NER on Star Wars fan fiction using spaCy and gensim word vectors
In my pursuit of learning NLP, I decided to try some NER modeling on my own Star Wars fan fiction. I like using my own writing (fiction and non-fiction) for personal NLP projects because there's a fair amount of it, it's readily available, and it's fun. I decided my Star Wars fan fiction was a good choice for NER since there are a lot of entities and many of them are things that a standard off-the-shelf model wouldn't pick up and/or label correctly, like original or obacure character names and places, or specific types of entities like droids and species.
This project is broken into four notebooks. The first notebook shows file importation, data cleaning, and splitting the corpus into training and testing data.
The second notebook uses the training data to build word vectors with gensim. The code is there to do unigrams, bigrams, and trigrams.
The third notebook takes the training data and uses spaCy's entity ruler to create some specific labels to annote the data. It is not a full dramatis personae of every character and entity. But it does include ones that are particularly odd, and that earlier versions of the models were getting consistently wrong. For example, 'Han' is a specific entity labeled as PERSON. Early models kept labeling Han as a NORP, which makes sense if it thought it meant Han Chinese. Other specific labels include SPECIES, DROID, FORCE as it's own label, and FORM for different lightsaber comabt forms. The training data are annotated, converted to spaCy 3 format, and split into training and validation data.
The fourth notebook reloads the word vectors and adds the NER pipe to the model, showing the command line instruction in the notebook.
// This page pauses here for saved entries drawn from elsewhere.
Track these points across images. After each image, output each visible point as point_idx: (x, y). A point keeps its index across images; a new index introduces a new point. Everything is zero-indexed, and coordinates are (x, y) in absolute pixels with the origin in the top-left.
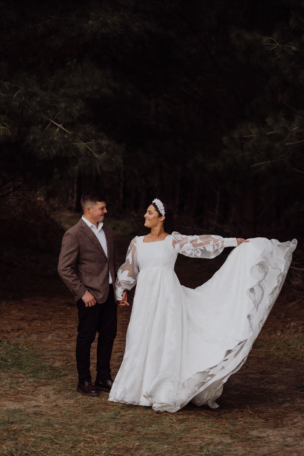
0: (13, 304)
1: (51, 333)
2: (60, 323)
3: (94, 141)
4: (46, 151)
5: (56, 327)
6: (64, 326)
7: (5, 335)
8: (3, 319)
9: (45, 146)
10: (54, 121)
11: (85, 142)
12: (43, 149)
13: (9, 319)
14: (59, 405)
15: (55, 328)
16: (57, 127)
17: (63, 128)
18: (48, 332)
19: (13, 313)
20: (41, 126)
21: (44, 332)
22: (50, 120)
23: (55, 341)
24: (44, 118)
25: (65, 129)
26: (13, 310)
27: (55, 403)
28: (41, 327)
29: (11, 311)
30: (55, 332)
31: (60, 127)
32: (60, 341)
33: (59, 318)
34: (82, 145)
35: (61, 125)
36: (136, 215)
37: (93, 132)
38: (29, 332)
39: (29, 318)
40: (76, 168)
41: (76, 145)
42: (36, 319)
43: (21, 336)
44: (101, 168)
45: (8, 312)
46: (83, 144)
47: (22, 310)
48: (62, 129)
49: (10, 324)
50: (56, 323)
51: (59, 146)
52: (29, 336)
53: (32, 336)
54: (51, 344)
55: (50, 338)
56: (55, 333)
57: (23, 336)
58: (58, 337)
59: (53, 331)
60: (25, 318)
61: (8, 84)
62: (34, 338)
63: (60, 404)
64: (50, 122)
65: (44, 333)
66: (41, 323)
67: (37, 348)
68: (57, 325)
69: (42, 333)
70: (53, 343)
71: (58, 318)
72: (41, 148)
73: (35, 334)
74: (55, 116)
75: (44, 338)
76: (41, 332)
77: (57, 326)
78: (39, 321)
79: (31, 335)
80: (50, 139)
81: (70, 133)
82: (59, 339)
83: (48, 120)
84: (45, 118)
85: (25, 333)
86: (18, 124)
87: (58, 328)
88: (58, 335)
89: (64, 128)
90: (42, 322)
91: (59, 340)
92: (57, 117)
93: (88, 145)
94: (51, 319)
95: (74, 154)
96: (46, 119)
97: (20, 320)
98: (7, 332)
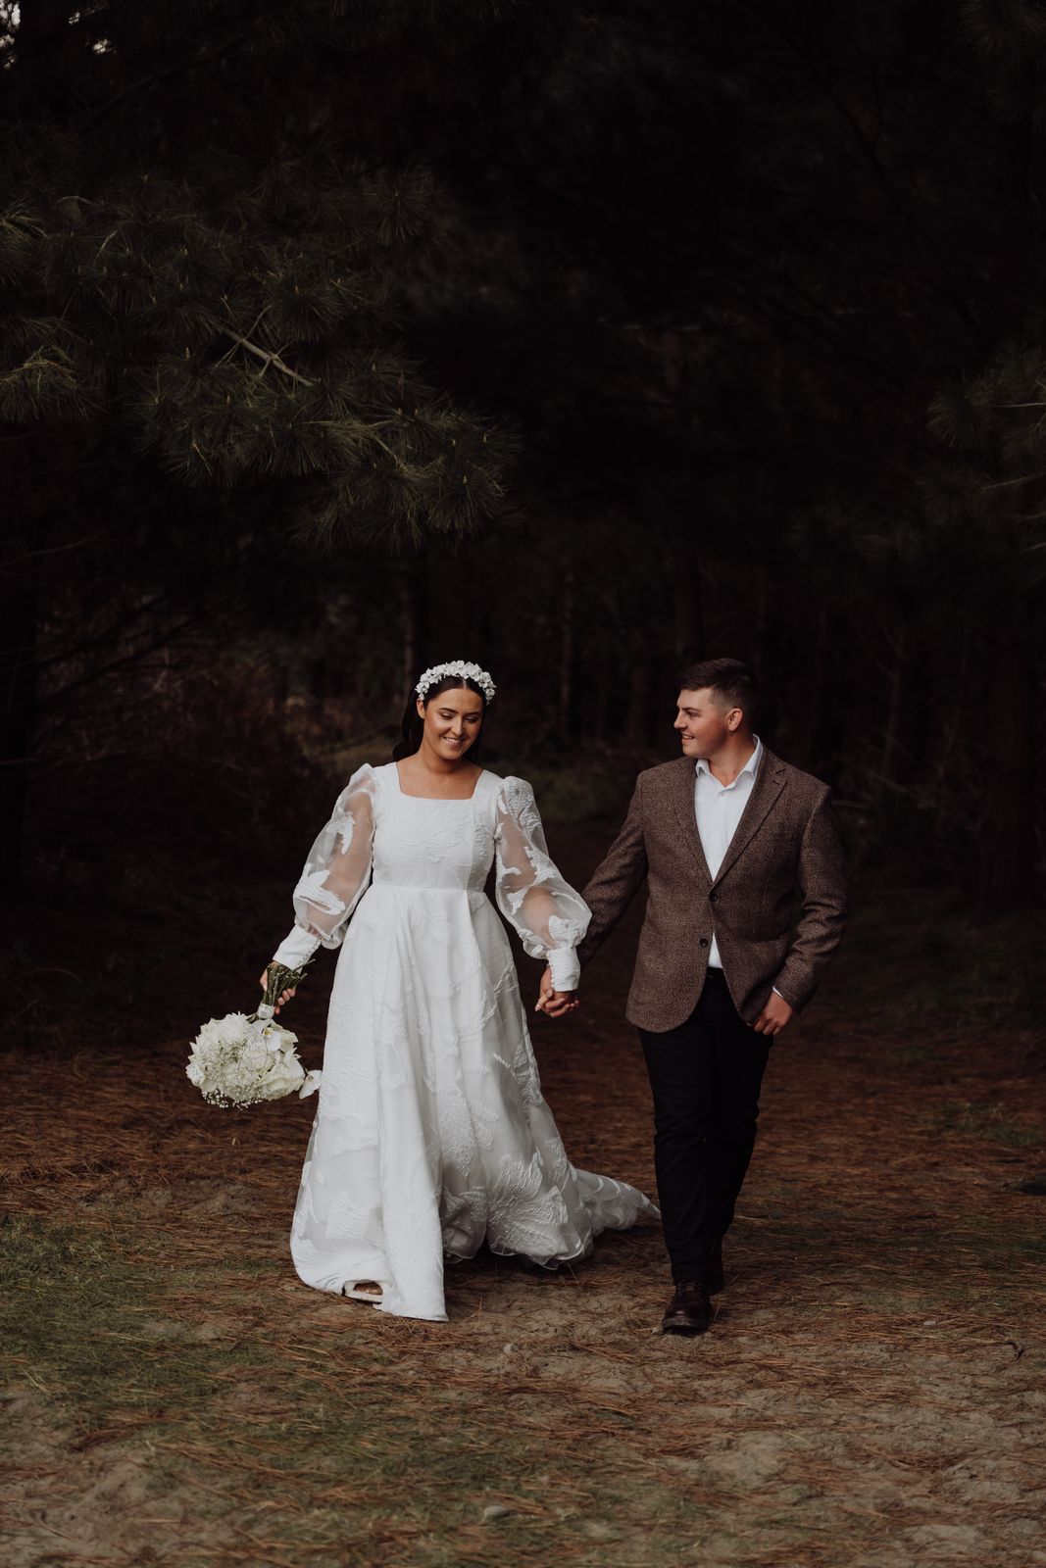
0: (117, 1063)
1: (232, 1181)
2: (279, 1141)
3: (399, 412)
4: (210, 454)
5: (259, 1156)
6: (292, 1153)
7: (39, 1191)
8: (59, 1122)
9: (207, 433)
10: (249, 340)
11: (367, 421)
12: (199, 446)
13: (84, 1120)
14: (159, 1554)
15: (254, 1160)
16: (260, 362)
17: (284, 368)
18: (220, 1176)
19: (105, 1098)
20: (191, 353)
21: (203, 1178)
22: (235, 336)
23: (236, 1217)
24: (207, 326)
25: (290, 372)
26: (110, 1085)
27: (142, 1543)
28: (202, 1153)
29: (98, 1089)
30: (250, 1178)
31: (271, 362)
32: (256, 1219)
33: (280, 1117)
34: (351, 431)
35: (276, 356)
36: (609, 752)
37: (401, 380)
38: (139, 1177)
39: (159, 1117)
40: (328, 516)
41: (325, 429)
42: (188, 1122)
43: (103, 1196)
44: (422, 517)
45: (88, 1091)
46: (357, 425)
47: (144, 1086)
48: (280, 372)
49: (78, 1143)
50: (262, 1139)
51: (257, 428)
52: (139, 1194)
53: (151, 1194)
54: (216, 1233)
55: (217, 1203)
56: (245, 1184)
57: (111, 1195)
58: (254, 1200)
59: (243, 1172)
60: (146, 1116)
61: (79, 202)
62: (157, 1202)
63: (166, 1545)
64: (235, 342)
65: (202, 1183)
66: (203, 1140)
67: (149, 1254)
68: (264, 1149)
69: (192, 1183)
70: (223, 1229)
71: (275, 1119)
72: (190, 442)
73: (164, 1185)
74: (255, 319)
75: (197, 1202)
76: (188, 1179)
77: (264, 1153)
78: (198, 1133)
79: (144, 1193)
80: (226, 403)
81: (308, 384)
82: (253, 1209)
83: (225, 335)
84: (210, 325)
85: (122, 1183)
86: (108, 354)
87: (265, 1161)
88: (255, 1191)
89: (290, 366)
90: (210, 1136)
91: (255, 1211)
92: (260, 325)
93: (382, 431)
94: (249, 1121)
95: (317, 464)
96: (217, 332)
97: (124, 1127)
98: (52, 1178)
The model is then trained, again showing the comand line instruction in the notebook with the output. The best model is reloaded and tested on the hold out data from Notebook 1.
The tested output uses displacy's entity rendering to show which entities got labeled from those 50 lines. Many were PERSON enities that were called out in the annotated data, while some were not, notably 'Kalick,' 'Adan,' 'Sheev Palpatine,' and, most interestingly, 'Dathomiri Nightsisters.' I am pretty sure this is the only time the bigram appears in the entire corpus of over 18 thousand sentences, so I thought it was interesting that got picked up.
This model used word vectors and bigrams. Trigrams didn't seem to improve the model very much. The original model that had less good text cleaning, no word vectors, and fewer entities explicitly annotated had an f1 score around .83. The current model has an f1 score of .946 and a PERSON f1 score of .978.